The whole aim of practical politics is to keep the populace alarmed (and hence clamorous to be led to safety) by menacing it with an endless series of hobgoblins, all of them imaginary.

H.L. Mencken

Saturday, July 9, 2011

The View From The Plantation Porch


The family and I have been on Nantucket this past week and a half.  It is an important place for the Wonderful Wife and me.  We were married here, our kids were baptized here, we spend as much of each summer here as we can.

But it is a place swarming with the rich and kinda famous.  At the Fourth of July festivities, we walked by Joe Scarborough and David Gregory.  For some reason, if you work at NBC, you have to have a place here.  We see multitudes of people who are obviously doing great economically right now, whether they be the factotums from NBC or the myrmidons of Wall Street.  From the intricately carved and sculpted faces of aging matrons to people plopping down $32 for kids boxer shorts from Vineyard Vines, this is one of the seats of the new Gilded Age.

When the jobs report came out Friday, it should have scared the crap out of everyone in the country.  It should have stampeded a deal to get the debt ceiling raised - cleanly - so that we can remove this great cloud of uncertainty from the world economic stage.  It should have created a clarion call for a legitimate jobs bill.

Obama said the right things in his Twitter conference and his presser Friday.

But he should have been saying them for the past year.

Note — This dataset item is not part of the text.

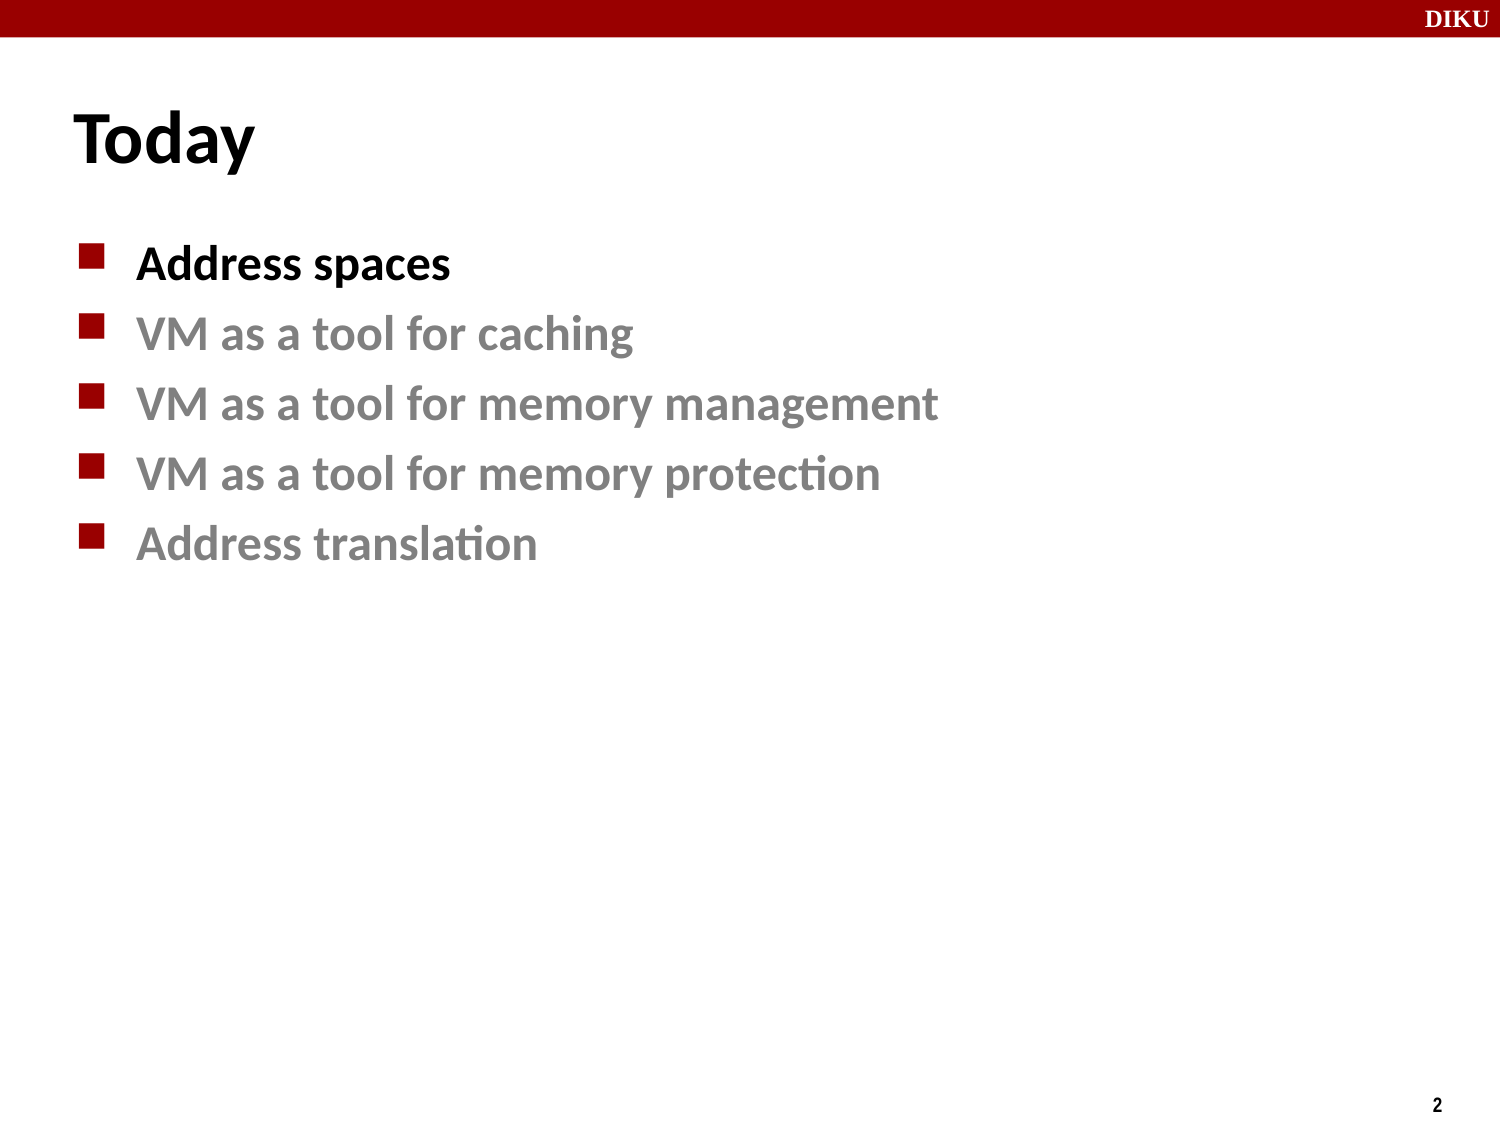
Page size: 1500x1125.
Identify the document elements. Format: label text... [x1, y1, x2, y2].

text_box Address spaces VM as a tool for caching VM as a tool for memory management VM as a tool for memory protection Address translation [65, 223, 1361, 1039]
text_box Today [58, 71, 1304, 197]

I'm not an FDL nutjob, who thinks Obama's awful.  But I worry about the capture of his vision by the Washington Bubble.  I think he tries to remain connected to average American concerns, and he certainly comes from a perspective of middle class Americans more than most of our Presidents.  And maybe he's obsessed by the debt because he really thinks it's more important long term.

He admitted in his Twitter conference that he underestimated the depth of the recession, especially in the job market.  The stimulus bill did a good job of saving the auto industry, creating a bump in demand to halt the tumble and bridging state government budgets until 2011.  In other words, it would have been fine if this was 1991.

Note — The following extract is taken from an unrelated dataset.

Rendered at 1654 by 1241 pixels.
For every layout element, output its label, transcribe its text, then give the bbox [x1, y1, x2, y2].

But it's not, and it wasn't enough.  And he's not going to get a job's bill through the Congress.

But he has to appear to be fighting for one.

The people out here in Nantucket don't give a damn about 9.2% unemployment.  All it means to them is they can pay their landscaper less.  These powerful and wealthy people don't need to worry about 2012, because no matter who gets elected, they will still be rich.

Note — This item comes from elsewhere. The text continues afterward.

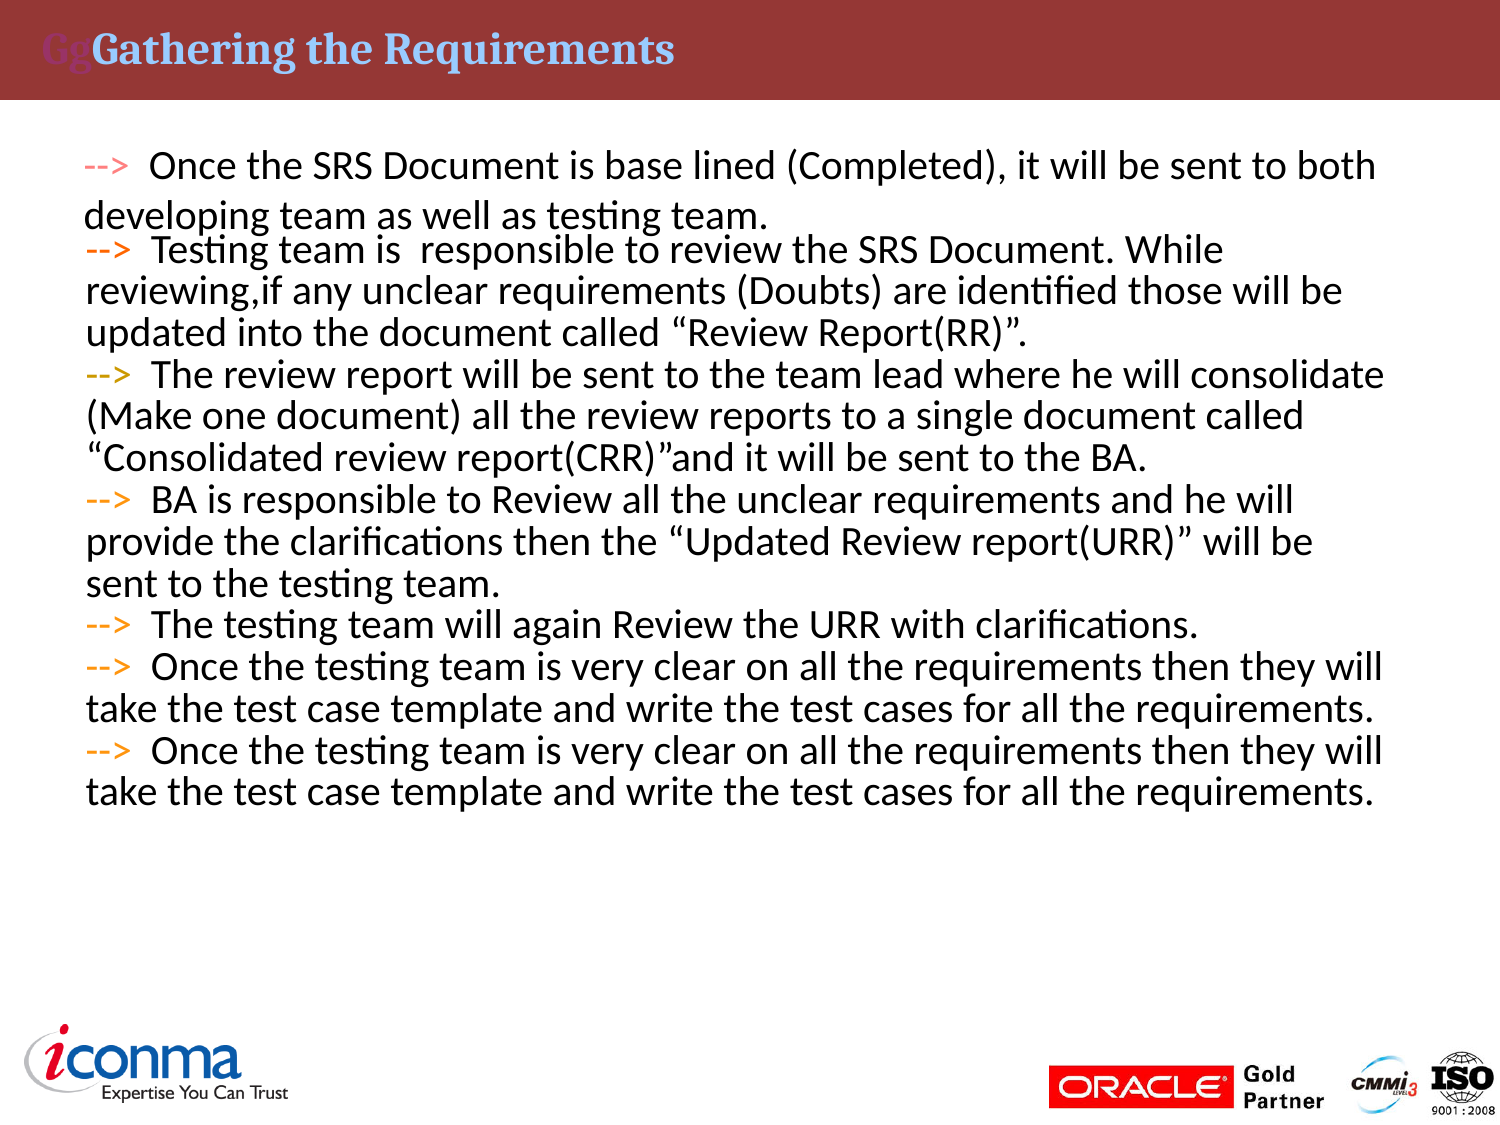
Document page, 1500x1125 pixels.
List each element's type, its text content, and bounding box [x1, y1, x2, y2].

But at some point, there will be a breaking point.  At some point those 9.2% and the 16% underemployed are going to find a leader who will speak for them.

By temperament and inclination, Obama should be that guy.

I've been saying ever since I started this blog that Obama needs to find his inner populist.  The new media are going to keep searching for new Casey Anthony, the new Chandra Levy, the new Natalie Hollowell.  He has to change the conversation.

Obama has to pierce the disregard we have for the New Serfdom.  He has to lead the middle class to a new economy.

It will require him to get out of his comfort zone.

Which is as it should be, for millions of Americans haven't been comfortable for years now.